Em Portugal, a trajetória comercial do Macan está a correr bem, tal como noutros mercados onde há incentivos, mas o retrato global da Porsche conta uma história diferente.
No primeiro semestre, a marca alemã divulgou os seus resultados e, apesar de os 45 137 Macan entregues (+15% face ao mesmo período de 2024) fazerem dele o Porsche mais vendido no conjunto das versões a combustão e elétricas, o Macan elétrico ficou aquém do que a marca esperava.
Recorde-se que o Macan a combustão deixou de ser vendido na Europa desde julho de 2024, embora continue disponível noutras regiões, como a América do Norte. Ainda assim, o novo Macan elétrico foi a versão mais vendida do SUV, com 25 884 unidades (60% do total), mas isso não chega para grandes celebrações.
Isto porque o emblemático Porsche 911, muito mais caro e assumidamente de nicho, vendeu praticamente o mesmo volume: 25 608 unidades, apenas menos 276. Vale a pena notar que as vendas do 911 também recuaram 9% face ao semestre homólogo.
O futuro do Macan a combustão
Lançado há mais de uma década, o Macan tornou-se num dos modelos mais importantes da Porsche, com mais de meio milhão de unidades vendidas ao longo dos últimos 10 anos, muitas vezes a disputar com o Cayenne o lugar de modelo mais vendido da marca.
Perante estes números do Macan elétrico, e com o fim do Macan a combustão cada vez mais próximo, a Porsche decidiu avançar com o desenvolvimento de um novo SUV a combustão. Este vai ocupar o mesmo espaço do Macan e será comercializado em paralelo com o Macan elétrico.

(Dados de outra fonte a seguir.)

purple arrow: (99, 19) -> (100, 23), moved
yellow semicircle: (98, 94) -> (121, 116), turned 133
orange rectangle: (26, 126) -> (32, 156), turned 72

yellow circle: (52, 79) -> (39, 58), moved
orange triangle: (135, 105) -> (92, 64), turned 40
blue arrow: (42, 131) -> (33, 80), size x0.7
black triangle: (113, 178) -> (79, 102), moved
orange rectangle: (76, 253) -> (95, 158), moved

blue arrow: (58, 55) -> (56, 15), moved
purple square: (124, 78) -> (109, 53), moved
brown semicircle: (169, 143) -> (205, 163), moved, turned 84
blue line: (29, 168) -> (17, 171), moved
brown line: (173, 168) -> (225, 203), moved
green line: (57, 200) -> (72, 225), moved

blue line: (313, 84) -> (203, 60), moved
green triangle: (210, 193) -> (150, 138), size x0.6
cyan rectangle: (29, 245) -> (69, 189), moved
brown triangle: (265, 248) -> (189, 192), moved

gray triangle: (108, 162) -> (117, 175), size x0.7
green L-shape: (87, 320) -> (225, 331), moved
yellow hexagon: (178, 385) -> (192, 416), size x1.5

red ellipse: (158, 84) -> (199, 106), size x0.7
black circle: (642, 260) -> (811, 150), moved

Quanto ao Porsche Cayenne, também viveu um primeiro semestre de 2025 difícil. Registou 41 873 unidades, o que representa uma queda de 23% face ao mesmo período do ano passado.

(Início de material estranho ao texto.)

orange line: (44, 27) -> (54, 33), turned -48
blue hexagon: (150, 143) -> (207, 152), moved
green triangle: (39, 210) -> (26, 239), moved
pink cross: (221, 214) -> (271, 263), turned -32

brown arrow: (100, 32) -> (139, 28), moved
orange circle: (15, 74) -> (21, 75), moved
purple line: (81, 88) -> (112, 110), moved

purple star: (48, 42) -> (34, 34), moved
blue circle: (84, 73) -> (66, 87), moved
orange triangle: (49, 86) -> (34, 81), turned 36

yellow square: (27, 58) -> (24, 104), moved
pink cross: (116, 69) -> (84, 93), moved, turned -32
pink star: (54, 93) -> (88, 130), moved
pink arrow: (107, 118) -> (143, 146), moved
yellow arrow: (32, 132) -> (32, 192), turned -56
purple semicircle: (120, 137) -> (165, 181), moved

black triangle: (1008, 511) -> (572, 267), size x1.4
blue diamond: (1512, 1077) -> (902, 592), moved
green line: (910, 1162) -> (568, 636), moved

O SUV está disponível com motorizações a combustão e híbridas plug-in, mas no próximo ano chegará um Cayenne elétrico que, apesar de partilhar o nome, não será baseado no Cayenne a combustão:
Panamera surpreende
Para além do Macan, apenas o Panamera registou crescimento dentro da gama, com 14 975 unidades entregues, mais 13% face a 2024.
No sentido oposto, o 718 Boxster e Cayman somaram 10 496 unidades, uma descida de 12%, também explicada pela saída do mercado europeu, devido às novas regras de cibersegurança da UE. A produção da geração atual será descontinuada no quarto trimestre deste ano.

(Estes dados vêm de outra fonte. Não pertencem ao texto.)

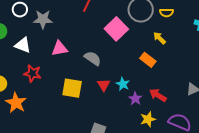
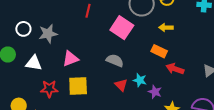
yellow arrow: (159, 38) -> (166, 27), turned -32
gray semicircle: (93, 58) -> (115, 60), moved
yellow square: (72, 88) -> (78, 86), moved
red arrow: (158, 95) -> (175, 69), moved

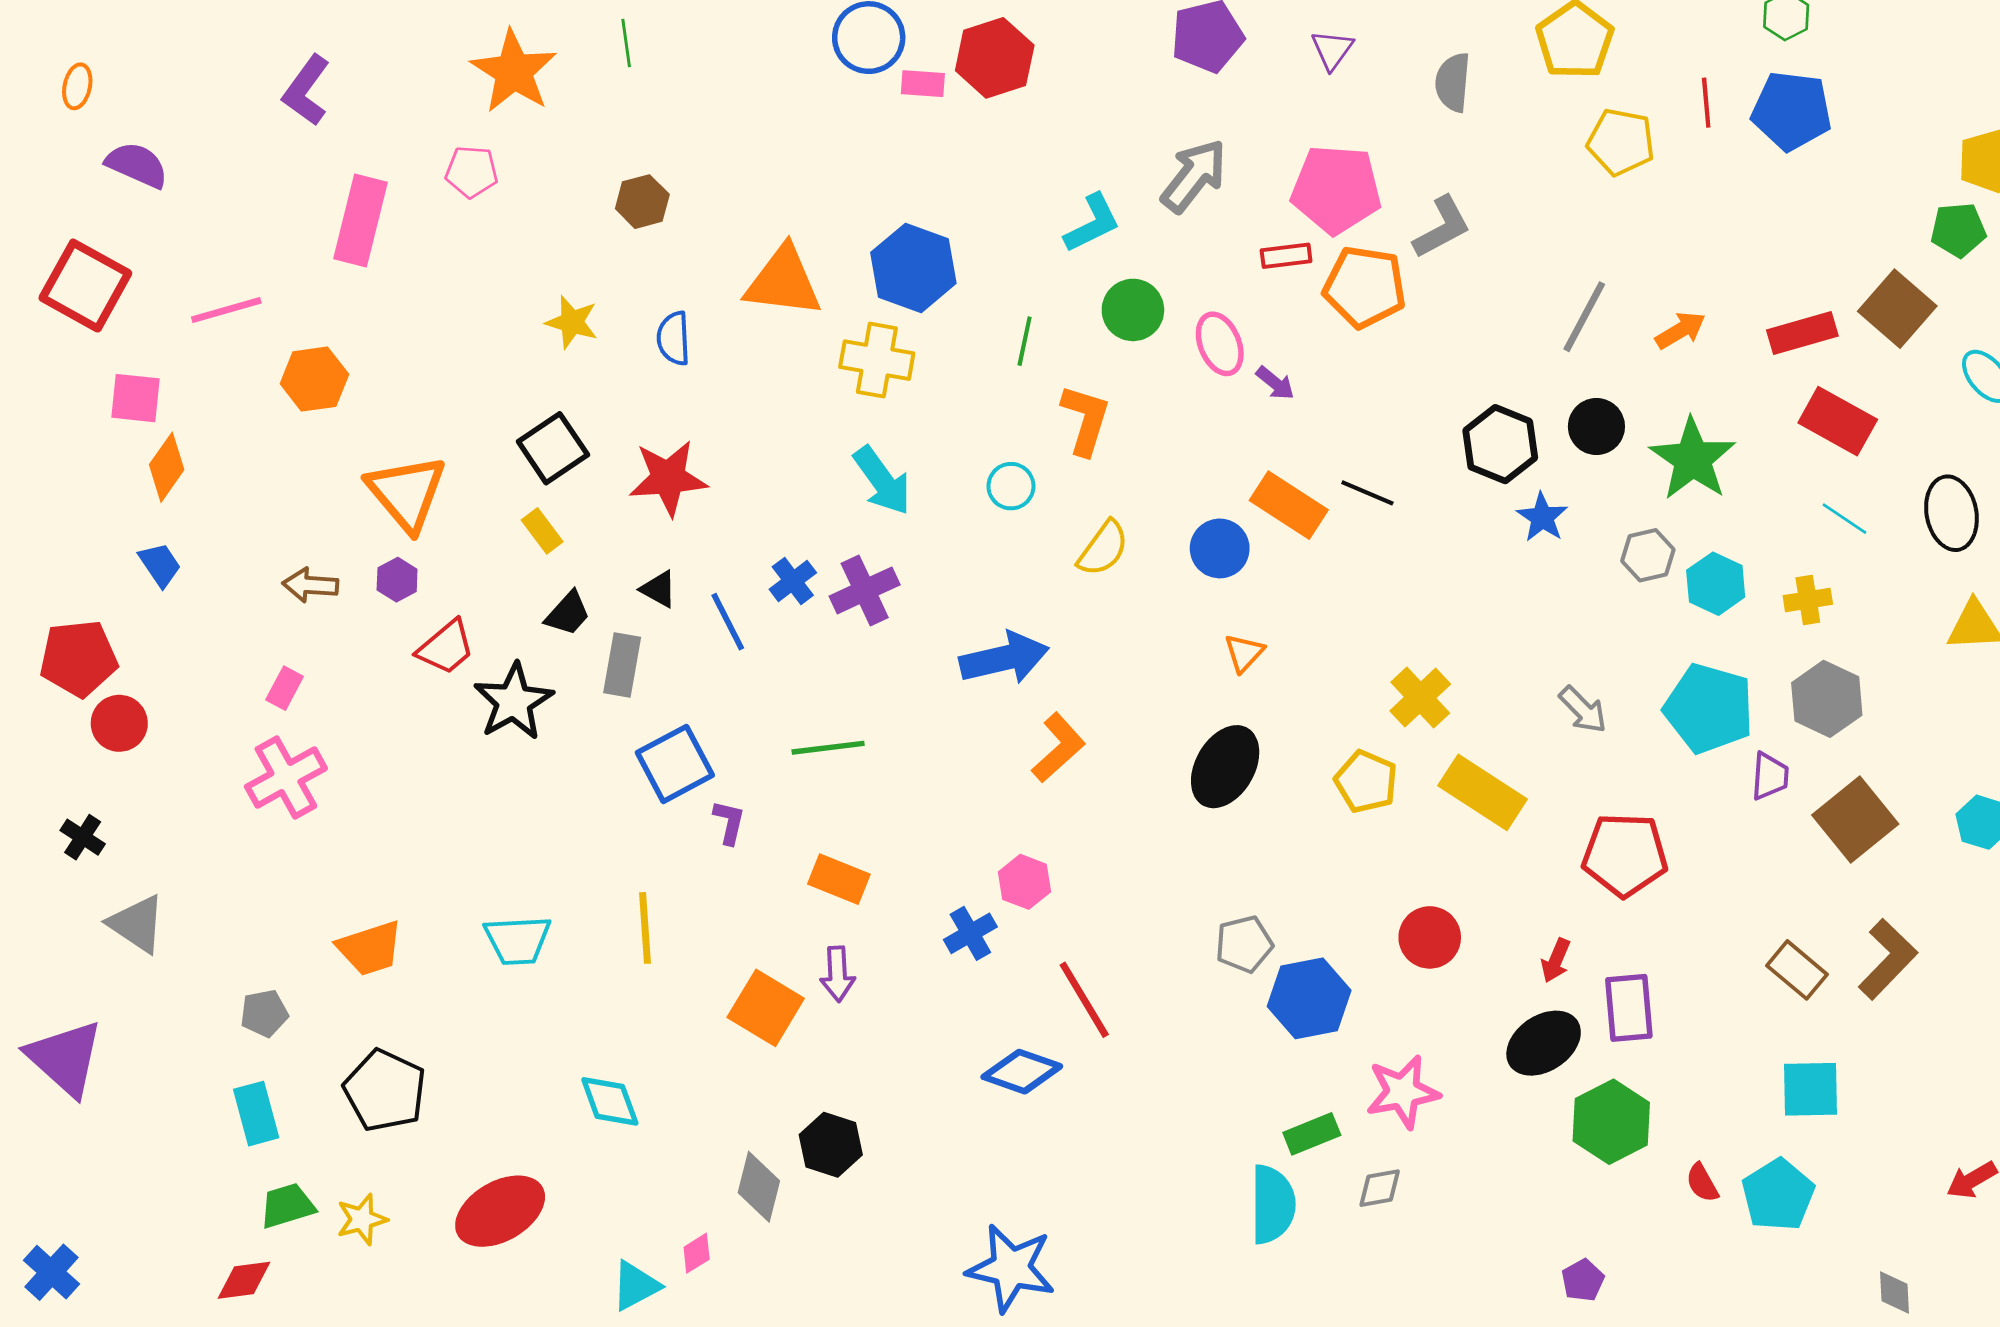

Já o Taycan, outro modelo 100% elétrico da marca, também viu as vendas recuarem, com 8392 unidades entregues, menos 6% do que no primeiro semestre do ano passado.
América do Norte lidera
No total, a Porsche vendeu 155 945 automóveis em todo o mundo no primeiro semestre de 2025, uma quebra de 6% em comparação com o mesmo período do ano anterior.
Apesar da descida, há mercados em forte aceleração: na América do Norte, a Porsche bateu um novo recorde de vendas, com 43 577 unidades comercializadas, o que representa uma subida de 10%.
Na Europa, excluindo a Alemanha, o cenário foi menos favorável, com 35 381 unidades vendidas (-8%), enquanto no mercado doméstico, a Alemanha, a quebra foi mais acentuada: menos 23%, para 15 973 unidades.
Na China, o maior mercado do mundo para automóveis de luxo, os problemas também persistem. Foi aí que a Porsche registou a maior queda, de 28%, para 21 302 unidades. Em contrapartida, nos mercados emergentes, a marca assinalou um novo recorde, com 30 258 unidades comercializadas (+10%).